In the present study the involvement of protein kinase C in the action of 1,25-dihydroxyvitamin D3 (1,25(OH)2D3) on osteoblast-like
cells and in the stimulation of in vitro bone resorption by ...1,25(OH)2D3 was examined. Incubation for 24 h with 1,25(OH)2D3
potently stimulated osteocalcin synthesis by ROS 17/2.8 cells. This stimulation was inhibited (30-70% inhibition) by 25 microM
of the protein kinase C (PKC) inhibitors 1-O-hexadecyl-2-O-methyl-rac-glycerol (AMG) and sphingosine without affecting basal
osteocalcin synthesis. 1,25(OH)2D3-stimulated osteocalcin secretion by nontransformed isolated fetal rat osteoblasts was also
inhibited (30-55%) by AMG. Also, AMG inhibited 10(-9) M 1,25(OH)2D3-induced up-regulation of vitamin D receptor in ROS 17/2.8
cells. Activation of PKC with phorbol 12-myristate 13-acetate (PMA) did not cause an increase in osteocalcin secretion, while
only a small increase in cellular content of osteocalcin in ROS 17/2.8 cells was observed. Addition of PMA together with 1,25(OH)2D3
did not change the response to 1,25(OH)2D3. The PKC inhibitors were not toxic for the cells. 1,25(OH)2D3 did not stimulate
diacylglycerol production in ROS 17/2.8 cells up to 5 min after administration. However, 4- and 24-h incubation with 10 nM
1,25(OH)2D3 increased phorbol ester binding in ROS 17/2.8 cells. 1,25(OH)2D3 potently stimulated bone resorption after 3 and
6 days of culture in fetal mouse long bones and calvaria. Both the PKC inhibitors AMG (25 microM) and staurosporine (50 nM)
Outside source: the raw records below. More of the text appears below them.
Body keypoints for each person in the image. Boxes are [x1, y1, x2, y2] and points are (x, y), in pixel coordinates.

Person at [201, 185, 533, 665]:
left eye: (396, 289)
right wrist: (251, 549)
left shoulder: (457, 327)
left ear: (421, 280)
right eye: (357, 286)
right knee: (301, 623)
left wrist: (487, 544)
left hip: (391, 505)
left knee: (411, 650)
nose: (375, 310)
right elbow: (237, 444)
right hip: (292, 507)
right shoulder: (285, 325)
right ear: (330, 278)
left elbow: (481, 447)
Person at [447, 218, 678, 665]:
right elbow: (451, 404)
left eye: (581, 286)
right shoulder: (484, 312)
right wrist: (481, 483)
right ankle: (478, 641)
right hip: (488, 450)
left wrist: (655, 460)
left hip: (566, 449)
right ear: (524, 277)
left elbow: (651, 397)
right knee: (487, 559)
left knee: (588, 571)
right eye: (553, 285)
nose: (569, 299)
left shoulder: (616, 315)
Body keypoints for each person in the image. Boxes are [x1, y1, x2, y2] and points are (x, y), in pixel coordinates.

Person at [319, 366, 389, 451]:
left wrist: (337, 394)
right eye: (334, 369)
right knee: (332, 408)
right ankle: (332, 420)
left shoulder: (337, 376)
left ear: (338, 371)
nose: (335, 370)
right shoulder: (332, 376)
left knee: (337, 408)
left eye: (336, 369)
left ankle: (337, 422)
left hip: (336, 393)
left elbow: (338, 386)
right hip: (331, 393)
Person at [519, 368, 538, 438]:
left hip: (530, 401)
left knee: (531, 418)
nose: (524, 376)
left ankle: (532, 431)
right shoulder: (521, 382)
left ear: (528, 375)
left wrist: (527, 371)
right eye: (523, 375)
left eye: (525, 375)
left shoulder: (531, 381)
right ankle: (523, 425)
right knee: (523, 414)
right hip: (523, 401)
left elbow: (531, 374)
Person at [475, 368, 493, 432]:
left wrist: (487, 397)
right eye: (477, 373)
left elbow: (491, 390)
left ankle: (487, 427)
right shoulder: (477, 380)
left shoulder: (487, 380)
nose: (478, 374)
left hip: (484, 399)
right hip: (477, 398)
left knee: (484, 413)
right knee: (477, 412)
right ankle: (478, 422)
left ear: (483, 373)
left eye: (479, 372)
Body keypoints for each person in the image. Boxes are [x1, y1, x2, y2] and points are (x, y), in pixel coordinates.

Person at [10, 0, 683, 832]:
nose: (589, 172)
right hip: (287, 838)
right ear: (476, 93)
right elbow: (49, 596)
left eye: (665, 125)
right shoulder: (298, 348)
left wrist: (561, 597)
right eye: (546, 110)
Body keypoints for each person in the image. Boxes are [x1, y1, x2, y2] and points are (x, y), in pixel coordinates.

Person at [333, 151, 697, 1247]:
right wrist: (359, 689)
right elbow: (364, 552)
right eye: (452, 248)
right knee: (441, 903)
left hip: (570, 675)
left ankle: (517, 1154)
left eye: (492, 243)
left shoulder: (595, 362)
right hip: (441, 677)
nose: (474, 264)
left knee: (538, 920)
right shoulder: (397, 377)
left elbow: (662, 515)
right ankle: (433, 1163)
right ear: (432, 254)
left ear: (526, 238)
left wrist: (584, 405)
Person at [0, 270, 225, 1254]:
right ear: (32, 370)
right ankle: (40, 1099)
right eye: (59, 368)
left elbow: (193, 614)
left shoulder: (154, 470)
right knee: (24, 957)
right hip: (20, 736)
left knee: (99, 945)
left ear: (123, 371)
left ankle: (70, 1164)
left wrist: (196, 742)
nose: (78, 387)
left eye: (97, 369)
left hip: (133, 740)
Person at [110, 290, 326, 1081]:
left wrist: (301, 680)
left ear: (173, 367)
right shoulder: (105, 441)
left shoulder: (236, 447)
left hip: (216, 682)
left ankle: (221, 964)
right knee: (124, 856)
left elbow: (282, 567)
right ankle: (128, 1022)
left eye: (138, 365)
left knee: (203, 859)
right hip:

strongly inhibited (60-86% inhibition) 1,25(OH)2D3-stimulated bone resorption without affecting basal 45Ca release. These
effects were not due to a cytotoxic effect of both PKC inhibitors. Nor is it likely that the effects of AMG and staurosporine
are due to inhibition of cell proliferation as hydroxyurea did not affect 1,25(OH)2D3-stimulated bone resorption. The inhibition
of 1,25(OH)2D3-stimulated bone resorption by PKC inhibitors suggests that besides osteocalcin synthesis PKC is also involved
in other responses of 1,25(OH)2D3 in bone. 1,25(OH)2D3 does not directly activate PKC via an increase in diacylglycerol production
but more likely via an increase in PKC. Together, the present study demonstrates a functional involvement of PKC in the action
of 1,25(OH)2D3 in bone and bone cells which may have consequences for the development of 1,25(OH)2D3 analogs, e.g. with less
hypercalcemic and relatively more antiproliferative activity.